Omit anything about "rollover signal" and DMT...as any statements you've made about either have zero scientific evidence to back up what you've said, and they only make things more complicated and difficult to understand. You seem to be making things a lot more complicated than they need to be. For example, during a WILD you are supposed to lay completely still. None of this roll over nonsense. Also I thought that you weren't supposed to use "I" "me" etc. in a formal essay. Is your teacher picky about that?

A good five paragraph essay needs five parts. An Introduction, 3 main points with support, and a conclusion. You will need at least that much to get a good grade on an english comp essay.

I. Introduction. Tell them what you are going to tell them.

Transition/preview statement linking intro to your first main point.

II. First Main Point Goes Here

Transition (link point 1 to point 2)

III. Second Main Point Goes Here

Transition Statement (link point 2 to point 3)

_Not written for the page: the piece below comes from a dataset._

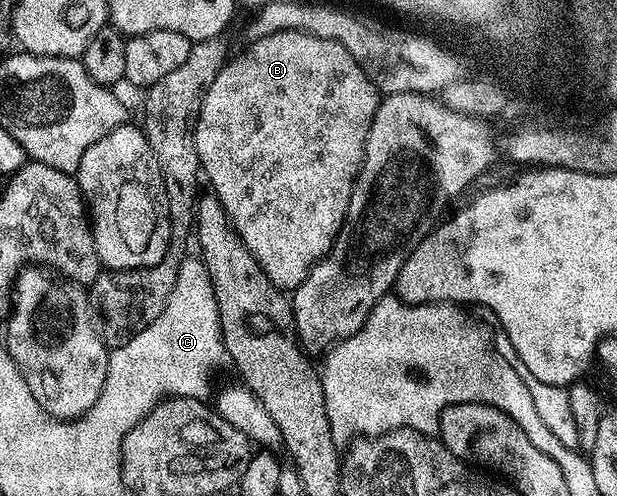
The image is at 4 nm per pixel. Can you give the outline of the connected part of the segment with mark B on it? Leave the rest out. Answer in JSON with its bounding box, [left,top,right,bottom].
[195,31,379,290]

IV. Third Main Point Goes Here

V. Conclusion - signal end of essay, short summary of your three main points, end memorably. 


Hope that helps.

----------


## nzshaman

did you rc after your foot twitched? you could of dreamt that you failed, isnt that how alot of wilds start?

----------


## wana

i wilded and what happened is like my body changed position to the one i was thinking of i just felt that i was passing through some phase or water or fluid

----------


## ooflendoodle

You spent too much time on describing your experiences, it's really cool but confine it to one paragraph at the most.

----------